Menu

Part 15: File server crawls that require authentication

Fess can crawl local files as well as files on file servers. Crawling is possible even when authentication is required to access the file server.

This time, I will introduce how to crawl a file server that requires authentication.

File authentication

The file authentication function in Fess is a setting required when crawling to a file server. It supports authentication for SMB or FTP.

Windows shared folders use the SMB (Server Message Block) protocol for communication. SMB has versions such as SMBv1, SMBv2, and SMBv3, but the latest version at the time of this writing, Fess 13.2.0, supports SMBv1 or SMBv2.

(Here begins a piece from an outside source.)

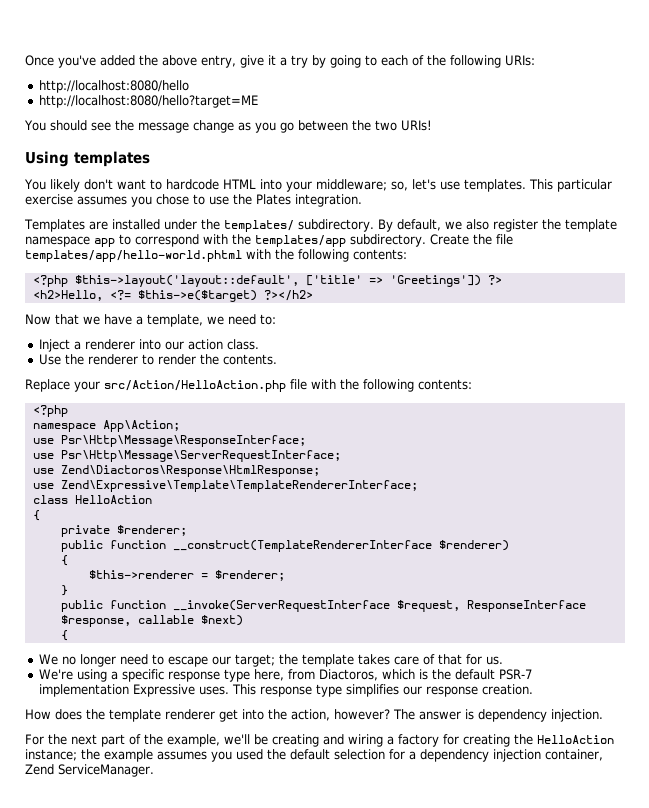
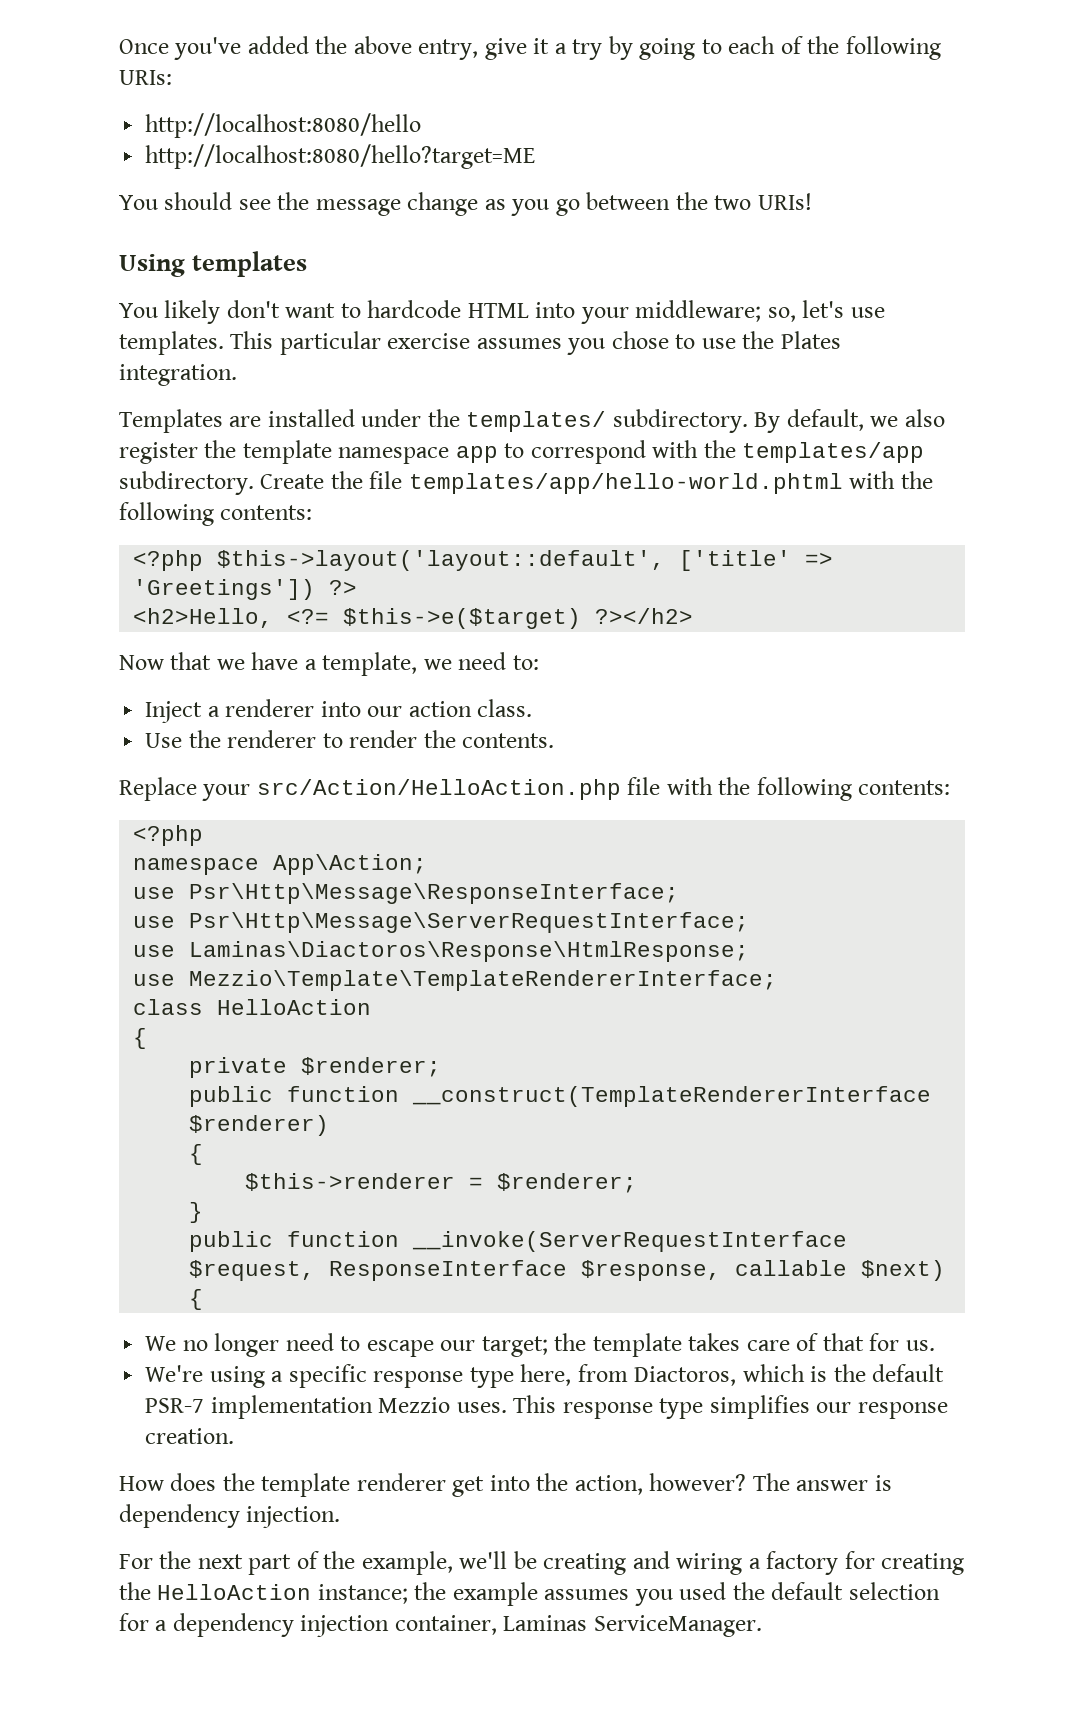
[60,465,320,477] [32,480,418,492] Zend\Diactoros\Response\HtmlResponse; // use Zend\Expressive\Template\TemplateRendererInterface; -> [189,941,750,962] [133,970,778,991] Laminas\Diactoros\Response\HtmlResponse; // use Mezzio\Template\TemplateRendererInterface;
[132,684,195,697] Expressive -> [378,1397,451,1413] Mezzio
[25,764,54,775] Zend -> [503,1615,588,1631] Laminas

When setting file authentication, specify “Samba” as the scheme. Specify “FTP” as the scheme when setting the file authentication to the FTP server.

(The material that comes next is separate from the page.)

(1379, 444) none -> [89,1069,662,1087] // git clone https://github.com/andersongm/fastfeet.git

Crawl shared folders on Windows

This section describes how to crawl Windows shared folders.

To crawl a Windows shared folder, you need an account that has access to the target folder.

This time I use Fess 13.2.0. You can get the Fess ZIP file from the download page . Extract the ZIP file and bin/fess.[sh|bat]execute to start.

Creating a crawl setting

First, create a crawl setting.

Log in to the management screen of Fess and set the information of the crawl destination in “Crawl”> “File system” on the left menu.

This time, set as below to crawl \\localhost\share\. When specifying the path, specify smb: // at the beginning, and specify \ with /. Specify / at the end of the path.

item Set value
name smb_crawl
path smb://localhost/share/

When crawling a file server that supports only SMBv1, specify smb1:// instead of smb:// for the protocol.

File authentication settings

After creating the crawl settings, select [Crawl]> [File Authentication] in the left menu to set the file authentication.

The main setting items are explained below.

item Explanation
hostname Host name of the target server (arbitrary host name if omitted)
port Port number of target site (arbitrary port number if omitted)
scheme Authentication method
username User name for logging in to the target server
password Password for logging in to the target server
The parameter Set when there is a setting value required to log in to the target server
File crawl settings Crawl settings that use this authentication setting

This time, set below. When crawling a Windows shared folder, specify “Samba” as the scheme value.

item Set value
hostname localhost
scheme Samba
username hoge
password hoge password
File crawl settings smb_crawl

Execution

After the crawl settings and file authentication settings are registered, crawl is executed. Click [System]> [Scheduler]> [Default Crawler] on the left menu, and click the [Start Now] button. Wait a while for the crawl to finish.

After crawling, go to http://localhost:8080 and search. It will be successful if the files in the shared folder can be searched.

|images0|

Active Directory integration

With Fess, if you crawl a Windows shared folder, you can automatically get permission information for the shared folder at the crawl destination.

By linking with Active Directory, you can easily implement different search results for each user according to their access privileges. Fess 12.2 and later support nested groups.

For details on how to link Active Directory, refer to the [9th] Active Directory work together in Fess article.

FTP server crawl

To crawl the FTP server, you also need an account that has access to the FTP server.

The file crawl of the FTP server is the same as that of SMB, so create the file crawl settings first. When crawling an FTP server, the path protocol should be ftp:// instead of file://.

After creating the crawl settings, select [Crawl]> [File Authentication] in the left menu to set the file authentication. If you want to crawl the FTP server, set the scheme to “FTP”.

After the crawl settings and file authentication settings are registered, crawl is executed.

This time, I introduced how to crawl file authentication with Fess.

You can easily crawl shared folders simply by setting crawl settings and credentials, so please give it a try.